QUOTED TEXT:
World War I and late life
 
When World War I came, Coates joined the Territorial R.A.M.C. and worked as a ward orderly. He was promoted to be a sergeant and given charge of the recreation room. In April 1919 he became an official war artist to the Australian government, and made several paintings of war scenes. But he had felt the strain of the war very much, and in April 1919 was officially discharged as "no longer physically fit for war service". He, however, was able to go on with his paintings of war subjects. In 1921 he revisited Australia, exhibitions were held at the principal cities, and several pictures were sold. Returning to England in 1922 busy years of painting followed, but his health was often not good. He died suddenly on 27 July 1930.

Artistic summary
Coates was primarily a portrait painter, but when opportunity offered he could manage a subject painting with great ability showing beautiful feeling for rhythm and composition. His painting was usually low toned without losing luminosity, and the drawing was always excellent.

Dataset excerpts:

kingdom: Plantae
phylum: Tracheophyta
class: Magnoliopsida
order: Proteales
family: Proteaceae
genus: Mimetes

WRITTEN INSTRUCTION A: Please rewrite the passage about Coates, everything from "When World War" down to "27 July 1930.", swapping "sergeant" for "corporal".
WRITTEN INSTRUCTION B: According to the passage about Coates, what kind of painter was he primarily?

CORRECT OUTPUT A:
When World War I came, Coates joined the Territorial R.A.M.C. and worked as a ward orderly. He was promoted to be a corporal and given charge of the recreation room. In April 1919 he became an official war artist to the Australian government, and made several paintings of war scenes. But he had felt the strain of the war very much, and in April 1919 was officially discharged as "no longer physically fit for war service". He, however, was able to go on with his paintings of war subjects. In 1921 he revisited Australia, exhibitions were held at the principal cities, and several pictures were sold. Returning to England in 1922 busy years of painting followed, but his health was often not good. He died suddenly on 27 July 1930.

CORRECT OUTPUT B: A portrait painter.